Dengan Kebaikan
Mereka Menjadi Tahu
Ini
adalah pengalaman yang pernah gue alami sendiri. Cukup biasa sih. Biasa banget
malah nggak terlalu amazing. Tetapi
apa pun itu yang penting gue dapat mengambil pelajarannya. Memang benar apa
yang ibu gue bilang selama ini. Betapa jahatnya perlakuan yang dilakukan orang
lain terhadap kita, tidak ada salahnya jika kita memperlakukannya sewajarnya
saja dan jangan ada kata balas dendam yang terpenting. Memang sebenarnya sangat
berat untuk bersikap demikian. Bisa kok, asalkan kita sabar dan mau melakukannya.
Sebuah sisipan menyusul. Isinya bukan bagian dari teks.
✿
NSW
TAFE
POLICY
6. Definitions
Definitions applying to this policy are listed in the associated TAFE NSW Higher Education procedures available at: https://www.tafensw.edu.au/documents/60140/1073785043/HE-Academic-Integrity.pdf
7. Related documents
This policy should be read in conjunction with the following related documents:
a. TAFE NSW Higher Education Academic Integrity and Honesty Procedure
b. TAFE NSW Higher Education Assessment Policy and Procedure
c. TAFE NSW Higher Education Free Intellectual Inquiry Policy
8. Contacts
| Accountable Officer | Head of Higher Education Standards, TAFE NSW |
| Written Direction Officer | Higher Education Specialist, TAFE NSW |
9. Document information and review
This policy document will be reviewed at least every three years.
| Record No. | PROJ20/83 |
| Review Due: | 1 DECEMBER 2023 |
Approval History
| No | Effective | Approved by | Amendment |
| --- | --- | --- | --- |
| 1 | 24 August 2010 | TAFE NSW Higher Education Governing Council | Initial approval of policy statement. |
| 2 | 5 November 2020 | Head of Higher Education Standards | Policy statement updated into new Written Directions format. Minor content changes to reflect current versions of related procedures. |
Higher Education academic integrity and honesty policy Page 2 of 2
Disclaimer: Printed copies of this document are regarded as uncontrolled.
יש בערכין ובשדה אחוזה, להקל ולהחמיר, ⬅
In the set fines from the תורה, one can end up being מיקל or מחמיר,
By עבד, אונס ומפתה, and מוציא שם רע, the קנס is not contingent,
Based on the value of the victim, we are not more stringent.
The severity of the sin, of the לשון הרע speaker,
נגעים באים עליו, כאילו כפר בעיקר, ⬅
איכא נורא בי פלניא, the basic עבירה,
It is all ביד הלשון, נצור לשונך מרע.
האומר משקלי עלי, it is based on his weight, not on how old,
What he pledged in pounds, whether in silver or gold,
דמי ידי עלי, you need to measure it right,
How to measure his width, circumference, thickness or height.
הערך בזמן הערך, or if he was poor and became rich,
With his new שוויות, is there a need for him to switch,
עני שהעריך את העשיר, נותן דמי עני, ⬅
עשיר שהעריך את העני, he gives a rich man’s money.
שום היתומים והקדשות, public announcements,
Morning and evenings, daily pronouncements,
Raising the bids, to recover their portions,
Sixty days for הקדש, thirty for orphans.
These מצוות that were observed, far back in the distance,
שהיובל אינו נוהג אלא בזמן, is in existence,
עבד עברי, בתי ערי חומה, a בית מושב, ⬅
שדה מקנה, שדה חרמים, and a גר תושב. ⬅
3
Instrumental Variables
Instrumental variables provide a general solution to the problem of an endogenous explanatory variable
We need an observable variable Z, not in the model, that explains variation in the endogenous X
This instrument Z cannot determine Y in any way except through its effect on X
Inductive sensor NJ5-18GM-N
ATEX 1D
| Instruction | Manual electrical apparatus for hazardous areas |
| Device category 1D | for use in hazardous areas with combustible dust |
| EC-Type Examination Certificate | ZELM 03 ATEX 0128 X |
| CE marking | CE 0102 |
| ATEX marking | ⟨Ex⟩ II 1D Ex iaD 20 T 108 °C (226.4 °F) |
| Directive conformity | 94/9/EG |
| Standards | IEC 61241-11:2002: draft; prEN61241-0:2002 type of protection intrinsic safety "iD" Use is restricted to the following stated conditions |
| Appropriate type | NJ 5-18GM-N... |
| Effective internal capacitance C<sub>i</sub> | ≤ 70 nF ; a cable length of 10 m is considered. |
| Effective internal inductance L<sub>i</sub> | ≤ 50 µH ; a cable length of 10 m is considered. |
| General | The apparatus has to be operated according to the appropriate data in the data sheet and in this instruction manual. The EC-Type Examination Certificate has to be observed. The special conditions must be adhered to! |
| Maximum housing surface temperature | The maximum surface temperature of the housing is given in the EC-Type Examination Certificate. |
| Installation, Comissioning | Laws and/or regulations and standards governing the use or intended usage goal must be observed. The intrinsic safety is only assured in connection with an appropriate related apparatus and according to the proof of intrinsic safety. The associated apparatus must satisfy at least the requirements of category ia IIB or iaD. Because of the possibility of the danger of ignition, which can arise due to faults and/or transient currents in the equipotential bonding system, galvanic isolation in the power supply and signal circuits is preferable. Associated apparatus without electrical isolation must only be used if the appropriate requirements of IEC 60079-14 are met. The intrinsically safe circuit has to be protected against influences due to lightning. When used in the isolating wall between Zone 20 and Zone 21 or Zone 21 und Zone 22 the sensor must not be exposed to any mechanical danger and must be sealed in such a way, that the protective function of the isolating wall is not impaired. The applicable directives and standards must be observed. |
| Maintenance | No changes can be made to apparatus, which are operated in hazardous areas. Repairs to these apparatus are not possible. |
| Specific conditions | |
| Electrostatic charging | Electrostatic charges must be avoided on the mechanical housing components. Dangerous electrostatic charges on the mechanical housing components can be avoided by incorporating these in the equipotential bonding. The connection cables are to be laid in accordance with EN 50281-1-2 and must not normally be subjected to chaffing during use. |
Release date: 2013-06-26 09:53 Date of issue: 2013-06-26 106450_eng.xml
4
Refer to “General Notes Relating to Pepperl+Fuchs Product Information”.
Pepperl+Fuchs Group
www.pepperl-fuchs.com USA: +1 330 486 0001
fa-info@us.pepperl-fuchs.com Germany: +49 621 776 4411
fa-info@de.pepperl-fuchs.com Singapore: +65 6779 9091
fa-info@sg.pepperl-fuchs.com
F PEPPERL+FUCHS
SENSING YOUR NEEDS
Sabar adalah hal tersulit karena itu sama saja kita memerangi diri kita
sendiri. Namun akan sangat mulia jika kita melakukan hal tersebut.
Awalnya
gue dan teman gue hendak pulang ke kota asal gue. Maklum sebagai seorang anak
kuliahan tak berduit, pulang ke rumah adalah suatu kebanggaan. Paling sebulan,
gue pulang sekali. Itu pun kalau rindu berat kepada orang tua sudah terlanjur over. Kalau enggak ya udah berdiam di
kos menikmati sakit-perihnya bersama tugas selama hari libur. Mungkin kalau
bagi orang lain akan dapat rezeki dari orang tau begitu pulang ke rumah karena
mendapat gaji bulanan dari orang tua. Kalau gue enggak. Bukan orang tua pelit
tapi memang gue yang enggak mau demi prinsip dalam diri sendiri untuk hidup
mandiri dan tidak akan merepotkan orang tua dalam taraf besar. Maksudnya
merepotkan boleh, tapi sedikit aja.
Rindu
ke orang tua sudah begitu membahara. Akhirnya meskipun waktu menunjukkan sore
gue putuskan untuk tetap pulang ke rumah. Berat sih, karena sudah gue tebak
mana ada bus ke kota gue jam segini. Kalau tidak dapat akan sangat berbahaya
jika malam hari seperti itu kita masih di luar rumah di kota orang. Tetapi
pikirku tak akan terjadi demikian, karena di samping gue masih ada teman gue
yang mau ikut pulang gue ke rumah.
Akhirnya
keputusan sudah bulat, walau pun hari sudah malam gue putuskan saja untuk
pulang. Sangat lama buat menunggu bus
datang. Selang beberapa jam, akhirnya ada angkot kecil yang setujuan dengan
kampung halaman. Ya meskipun harus disambung dengan beberapa angkot lagi atau
satu bus besar. Awalnya gue tak ingin naik angkot itu. Karena pikir gue tempat
berhenti terakhir angkot ini masih jauh dari kampung halaman gue. Lagi pula sudah
malam juga, mana ada bus besar menuju kampung halaman setelah angkot ini. Namun
supirnya justru memaksa dan berjanji akan mencarikan angkot atau bus menuju
kampung halaman gue setelah turun dari angkot ini.
Tidak
ada pembicaraan dalam angkot itu. Hanya gue, teman gue, dan supir angkot itu.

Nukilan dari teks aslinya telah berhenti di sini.